The next best thing to having house plants is having botanical art, or considering the ease of day-to-day care and the consistent attractiveness, maybe the art is even better. Here's a link to a gallery of Ruth Ana Lyons paintings. Oh, these will color up your living room wall. Remember, art does not match your couch, and you don't just hang a single piece centered on the wall. The Phactors have more than 50 pieces of wall art, much of it sort of botanical, on just the first floor. This doesn't count the glass or the stoneware. So get out there an help feed a starving artist.

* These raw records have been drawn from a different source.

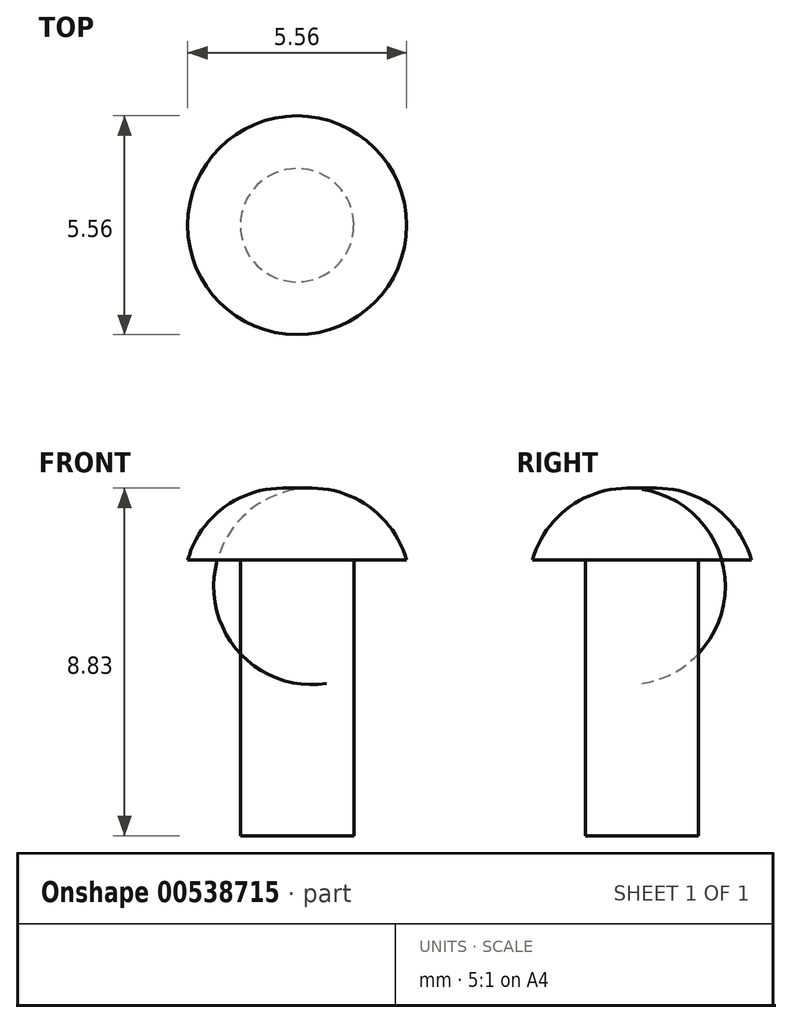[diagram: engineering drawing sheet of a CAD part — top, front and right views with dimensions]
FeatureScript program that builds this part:
annotation { "Feature Type Name" : "Feature", "Feature Type Description" : "" }
export const myFeature = defineFeature(function(context is Context, id is Id, definition is map)
    precondition{}
    {
        {
            var Q0;
            Q0=qCreatedBy(makeId("Front.planeOp"),FACE);
            var sketch = newSketch(context, id + "F0", { "sketchPlane" : qUnion([Q0])});
            skLineSegment(sketch, "E0", {"start": v(0, -7) * mm, "end": v(1.44, -7) * mm});
            skLineSegment(sketch, "E1", {"start": v(1.44, -7) * mm, "end": v(1.44, 0) * mm});
            skLineSegment(sketch, "E2", {"start": v(1.44, 0) * mm, "end": v(2.78, 0) * mm});
            skArc(sketch, "E3", {"start": v(2.78, 0) * mm, "mid": v(1.73, 1.43) * mm, "end": v(0, 1.8) * mm});
            skPoint(sketch, "E3.second.point", {"position": v(1.35, 1.63) * mm});
            skPoint(sketch, "E3.third.point", {"position": v(2.62, 0.42) * mm});
            skLineSegment(sketch, "E4", {"start": v(0, 1.8) * mm, "end": v(0, -7) * mm});
            skPoint(sketch, "E5.orphan", {"position": v(0, 2.86) * mm});
            skSolve(sketch);
        }
        {
            var Q0;
            Q0=makeQuery(id+"F0.imprint","IMPRINT",FACE,{"disambiguationData":[TD([[makeQuery(id+"F0.imprint","IMPRINT",EDGE,{"derivedFrom":sQuery(id+"F0.wireOp",EDGE,"E0")}),1.0]])]});
            var Q1;
            Q1=sQuery(id+"F0.wireOp",EDGE,"E4");
            revolve(context, id + "F1", {"entities" : qUnion([Q0]), "axis" : qUnion([Q1]), "revolveType" : RevolveType.FULL});
        }
    });
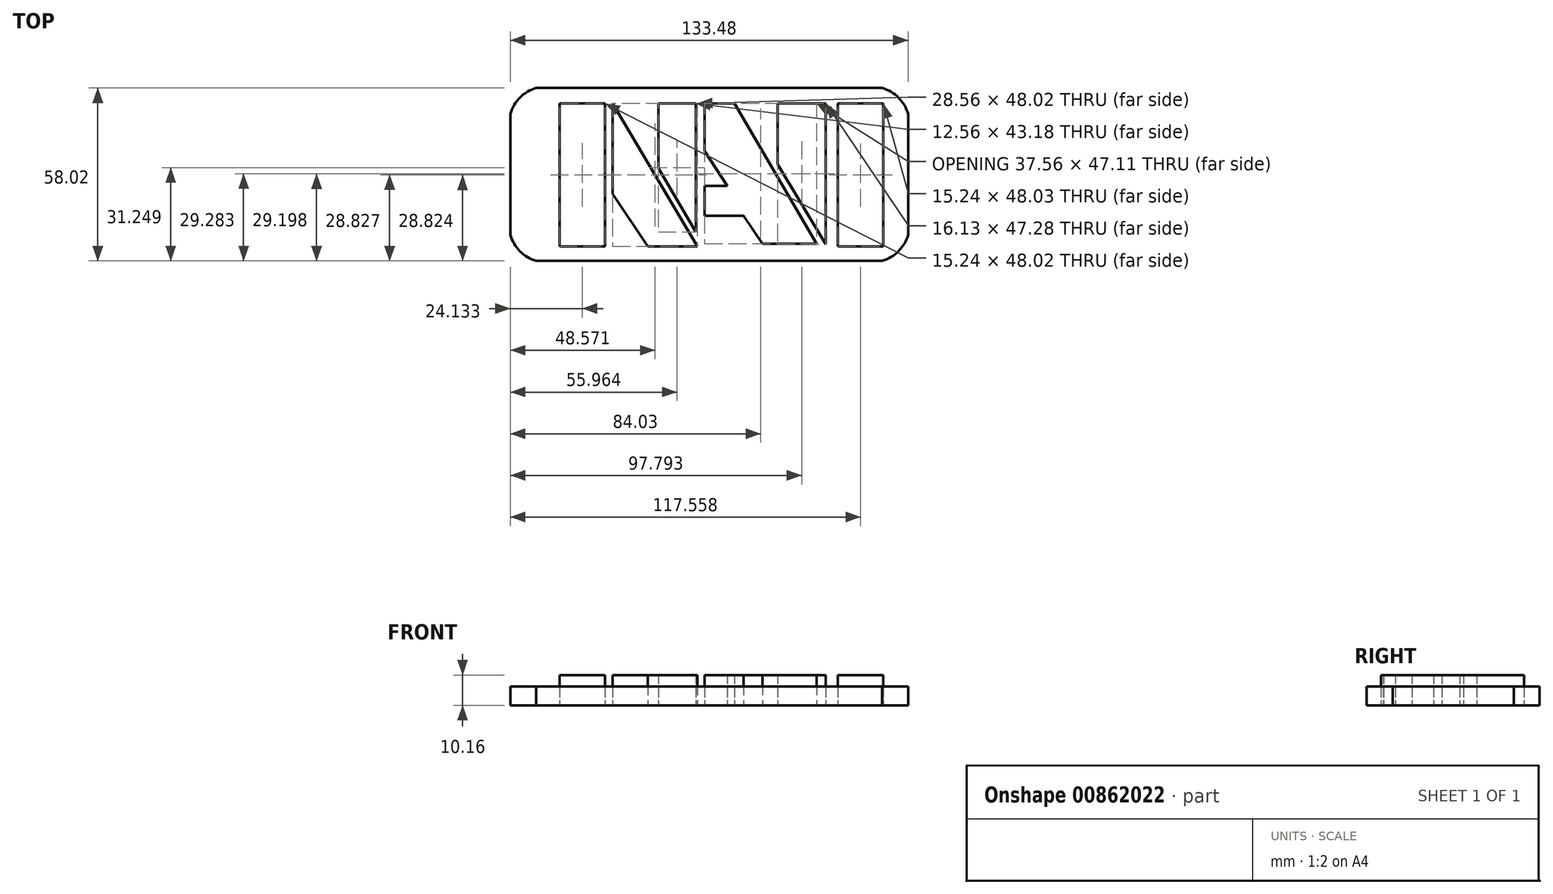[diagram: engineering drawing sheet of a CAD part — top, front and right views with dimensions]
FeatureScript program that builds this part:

No way TPP could possibly pass up sending this along. Because humans seem to share a floral aesthetic with birds, bees, and butterflies, there is a mistaken impression that all flowers are attractive visually and pleasant smelling. Suffice it to say that lots of pollinators have very different likes and things like beetles and flies pollinate lots of plants. Someone put together this nice little photoessay of rather bad smelling flowers. Perhaps the most famous of these, the corpse flower, was a subject of a blog sometime back. Three of these are aroids, and the structures shown are not flowers, but inflorescences (a spike called a spadix) and a bract (called a spathe) that both subtends and wraps around the spadix. The individual flowers are small and unattractive, and often unisexual and spatially separated. TPP made the mistake of allowing one of these aroids to flower in his house, in February, and it smelled like a very dead cow. Someone wasn't so fascinated by this! The star-flowers (Stapelia) not only smell like carrion, their flowers look like carrion (hairy, fatty and dried blood colored, sort of leathery). Very nice house plants. Enjoy!